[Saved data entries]
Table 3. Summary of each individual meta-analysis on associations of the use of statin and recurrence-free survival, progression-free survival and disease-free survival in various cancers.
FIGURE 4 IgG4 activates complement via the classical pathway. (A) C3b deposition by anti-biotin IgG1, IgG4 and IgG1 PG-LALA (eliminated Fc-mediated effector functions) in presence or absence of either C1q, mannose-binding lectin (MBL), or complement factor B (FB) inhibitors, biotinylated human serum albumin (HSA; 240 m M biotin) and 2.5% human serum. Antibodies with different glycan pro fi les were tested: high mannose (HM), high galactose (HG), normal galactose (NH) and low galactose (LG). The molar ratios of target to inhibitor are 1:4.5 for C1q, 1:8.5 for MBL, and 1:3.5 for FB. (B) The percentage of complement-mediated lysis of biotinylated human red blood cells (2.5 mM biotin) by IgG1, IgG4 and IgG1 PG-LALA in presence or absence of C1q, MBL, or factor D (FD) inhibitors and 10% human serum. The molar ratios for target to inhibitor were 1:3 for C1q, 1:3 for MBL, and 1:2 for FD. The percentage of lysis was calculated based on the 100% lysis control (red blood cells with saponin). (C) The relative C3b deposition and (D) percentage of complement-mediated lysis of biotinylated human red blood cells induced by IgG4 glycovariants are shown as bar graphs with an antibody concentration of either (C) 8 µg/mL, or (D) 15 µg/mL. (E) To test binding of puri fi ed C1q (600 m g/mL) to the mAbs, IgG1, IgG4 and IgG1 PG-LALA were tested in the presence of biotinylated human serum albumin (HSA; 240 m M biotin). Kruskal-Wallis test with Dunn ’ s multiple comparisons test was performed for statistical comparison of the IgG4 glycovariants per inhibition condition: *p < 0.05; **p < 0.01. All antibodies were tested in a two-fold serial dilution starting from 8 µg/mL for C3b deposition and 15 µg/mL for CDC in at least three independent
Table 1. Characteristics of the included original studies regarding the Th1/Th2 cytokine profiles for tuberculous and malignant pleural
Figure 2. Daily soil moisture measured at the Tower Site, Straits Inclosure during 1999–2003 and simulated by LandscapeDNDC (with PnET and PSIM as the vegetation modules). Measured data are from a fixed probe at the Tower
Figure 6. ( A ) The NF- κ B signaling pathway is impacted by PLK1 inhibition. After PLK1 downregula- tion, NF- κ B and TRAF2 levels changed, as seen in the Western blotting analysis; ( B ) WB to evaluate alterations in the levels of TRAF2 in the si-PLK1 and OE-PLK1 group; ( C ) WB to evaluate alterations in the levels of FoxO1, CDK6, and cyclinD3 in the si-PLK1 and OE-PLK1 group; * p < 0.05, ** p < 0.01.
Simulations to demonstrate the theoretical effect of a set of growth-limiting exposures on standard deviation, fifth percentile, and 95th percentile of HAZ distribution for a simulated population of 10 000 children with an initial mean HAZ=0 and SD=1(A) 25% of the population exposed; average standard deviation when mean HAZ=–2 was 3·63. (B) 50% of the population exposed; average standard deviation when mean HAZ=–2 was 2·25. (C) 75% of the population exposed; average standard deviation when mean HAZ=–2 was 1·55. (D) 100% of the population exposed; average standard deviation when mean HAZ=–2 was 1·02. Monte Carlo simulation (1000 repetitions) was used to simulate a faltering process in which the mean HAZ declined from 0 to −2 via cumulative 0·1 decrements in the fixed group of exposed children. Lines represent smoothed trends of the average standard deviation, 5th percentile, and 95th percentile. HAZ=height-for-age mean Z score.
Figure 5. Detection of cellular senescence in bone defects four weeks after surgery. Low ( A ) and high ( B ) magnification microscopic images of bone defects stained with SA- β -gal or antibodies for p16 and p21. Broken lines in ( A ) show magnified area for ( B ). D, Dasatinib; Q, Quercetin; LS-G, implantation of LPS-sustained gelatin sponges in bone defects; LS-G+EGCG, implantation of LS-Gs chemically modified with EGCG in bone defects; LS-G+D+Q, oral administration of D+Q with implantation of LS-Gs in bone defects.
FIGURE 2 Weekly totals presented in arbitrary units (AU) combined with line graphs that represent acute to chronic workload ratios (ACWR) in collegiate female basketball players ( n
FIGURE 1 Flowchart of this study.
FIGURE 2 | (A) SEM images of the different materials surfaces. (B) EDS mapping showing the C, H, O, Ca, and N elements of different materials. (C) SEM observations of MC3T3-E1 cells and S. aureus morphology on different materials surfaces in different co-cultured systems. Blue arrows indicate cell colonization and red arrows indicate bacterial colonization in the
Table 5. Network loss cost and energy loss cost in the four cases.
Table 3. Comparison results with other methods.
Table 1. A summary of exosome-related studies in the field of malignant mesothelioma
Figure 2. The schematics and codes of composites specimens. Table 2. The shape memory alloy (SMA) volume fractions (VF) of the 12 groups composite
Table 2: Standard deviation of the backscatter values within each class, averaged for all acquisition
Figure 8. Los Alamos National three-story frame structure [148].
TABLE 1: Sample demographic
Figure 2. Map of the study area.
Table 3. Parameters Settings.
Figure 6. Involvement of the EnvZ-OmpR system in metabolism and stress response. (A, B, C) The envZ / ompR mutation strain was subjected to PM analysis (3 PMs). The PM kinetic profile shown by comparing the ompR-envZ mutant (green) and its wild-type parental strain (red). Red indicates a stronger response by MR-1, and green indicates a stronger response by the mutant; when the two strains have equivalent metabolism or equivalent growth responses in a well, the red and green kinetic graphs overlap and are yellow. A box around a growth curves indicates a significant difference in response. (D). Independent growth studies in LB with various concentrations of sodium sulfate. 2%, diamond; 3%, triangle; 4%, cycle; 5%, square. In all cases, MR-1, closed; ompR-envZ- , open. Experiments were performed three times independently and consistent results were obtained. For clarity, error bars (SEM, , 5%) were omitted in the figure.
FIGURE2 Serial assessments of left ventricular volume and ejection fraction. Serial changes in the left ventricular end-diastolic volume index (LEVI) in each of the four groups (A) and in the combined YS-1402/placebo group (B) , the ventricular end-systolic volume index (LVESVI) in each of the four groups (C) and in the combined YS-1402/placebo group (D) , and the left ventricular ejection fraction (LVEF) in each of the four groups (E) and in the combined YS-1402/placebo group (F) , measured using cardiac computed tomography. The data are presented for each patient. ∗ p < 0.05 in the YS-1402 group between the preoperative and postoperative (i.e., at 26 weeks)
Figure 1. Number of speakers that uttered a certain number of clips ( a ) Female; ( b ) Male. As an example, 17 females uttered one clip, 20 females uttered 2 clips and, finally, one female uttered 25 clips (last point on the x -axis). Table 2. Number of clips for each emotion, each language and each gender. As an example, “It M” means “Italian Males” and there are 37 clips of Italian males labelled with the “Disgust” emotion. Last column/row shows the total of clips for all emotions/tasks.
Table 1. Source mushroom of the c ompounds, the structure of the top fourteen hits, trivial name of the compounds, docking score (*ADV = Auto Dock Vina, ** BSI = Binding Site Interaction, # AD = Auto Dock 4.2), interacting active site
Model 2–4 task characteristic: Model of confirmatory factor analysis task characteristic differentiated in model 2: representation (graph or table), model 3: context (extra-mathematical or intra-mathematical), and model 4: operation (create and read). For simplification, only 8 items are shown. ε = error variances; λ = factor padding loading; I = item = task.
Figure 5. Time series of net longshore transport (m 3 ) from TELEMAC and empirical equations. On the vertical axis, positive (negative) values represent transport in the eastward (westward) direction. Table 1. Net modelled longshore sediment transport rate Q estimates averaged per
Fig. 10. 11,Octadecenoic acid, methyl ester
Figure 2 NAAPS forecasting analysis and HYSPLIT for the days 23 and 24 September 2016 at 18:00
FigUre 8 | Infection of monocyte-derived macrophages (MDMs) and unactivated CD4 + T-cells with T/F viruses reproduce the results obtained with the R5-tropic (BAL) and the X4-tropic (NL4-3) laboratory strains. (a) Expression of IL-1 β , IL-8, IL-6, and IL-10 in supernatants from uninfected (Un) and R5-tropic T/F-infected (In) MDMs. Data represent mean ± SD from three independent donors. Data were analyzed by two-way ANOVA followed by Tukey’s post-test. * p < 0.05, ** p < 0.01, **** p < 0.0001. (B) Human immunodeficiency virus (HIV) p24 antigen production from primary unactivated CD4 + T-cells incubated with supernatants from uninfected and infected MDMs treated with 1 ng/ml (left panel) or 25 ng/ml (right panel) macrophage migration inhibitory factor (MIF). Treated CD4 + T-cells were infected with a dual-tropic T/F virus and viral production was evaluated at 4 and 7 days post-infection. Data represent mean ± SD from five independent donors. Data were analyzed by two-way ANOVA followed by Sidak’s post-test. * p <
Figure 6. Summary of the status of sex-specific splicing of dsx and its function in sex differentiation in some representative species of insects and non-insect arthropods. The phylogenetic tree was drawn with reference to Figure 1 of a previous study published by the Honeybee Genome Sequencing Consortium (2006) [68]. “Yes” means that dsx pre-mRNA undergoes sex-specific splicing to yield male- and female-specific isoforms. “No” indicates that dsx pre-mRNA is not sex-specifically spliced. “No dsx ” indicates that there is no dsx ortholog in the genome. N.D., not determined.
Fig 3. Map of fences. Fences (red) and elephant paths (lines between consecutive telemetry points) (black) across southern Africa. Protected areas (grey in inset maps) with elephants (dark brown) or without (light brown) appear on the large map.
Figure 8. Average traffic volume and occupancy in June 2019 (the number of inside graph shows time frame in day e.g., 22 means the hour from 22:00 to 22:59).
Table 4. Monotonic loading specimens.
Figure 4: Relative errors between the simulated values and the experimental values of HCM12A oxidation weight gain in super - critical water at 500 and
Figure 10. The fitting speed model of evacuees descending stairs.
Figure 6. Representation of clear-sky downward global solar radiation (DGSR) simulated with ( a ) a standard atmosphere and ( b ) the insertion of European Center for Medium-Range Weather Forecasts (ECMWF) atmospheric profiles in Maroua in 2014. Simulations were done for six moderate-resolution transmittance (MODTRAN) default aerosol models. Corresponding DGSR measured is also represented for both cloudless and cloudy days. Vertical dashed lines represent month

**Task:** Track down every line in the entries that includes the string "structure", and copy it.

**Problem solution:**
Figure 8. Los Alamos National three-story frame structure [148].
Table 1. Source mushroom of the c ompounds, the structure of the top fourteen hits, trivial name of the compounds, docking score (*ADV = Auto Dock Vina, ** BSI = Binding Site Interaction, # AD = Auto Dock 4.2), interacting active site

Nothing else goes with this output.